> **WHAT NEEDS TO BE DONE**
Locate every line in the items below that contains the string "составляет", with case counting, and copy each of those lines.

> **AVAILABLE RECORDS**
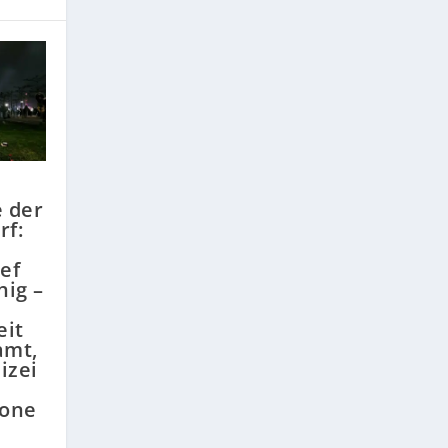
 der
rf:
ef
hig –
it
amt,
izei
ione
==
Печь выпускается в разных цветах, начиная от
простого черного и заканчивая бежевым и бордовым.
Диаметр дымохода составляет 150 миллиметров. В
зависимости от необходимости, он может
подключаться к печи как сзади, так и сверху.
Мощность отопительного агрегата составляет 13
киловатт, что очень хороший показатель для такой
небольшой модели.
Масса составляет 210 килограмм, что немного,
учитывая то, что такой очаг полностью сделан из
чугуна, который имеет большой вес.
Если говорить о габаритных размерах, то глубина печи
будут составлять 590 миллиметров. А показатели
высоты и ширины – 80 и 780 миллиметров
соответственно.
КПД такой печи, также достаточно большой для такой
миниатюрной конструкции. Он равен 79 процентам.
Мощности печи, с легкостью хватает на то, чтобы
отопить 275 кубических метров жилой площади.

> **RESPONSE FOR THIS EXERCISE**
Диаметр дымохода составляет 150 миллиметров. В
Мощность отопительного агрегата составляет 13
Масса составляет 210 килограмм, что немного,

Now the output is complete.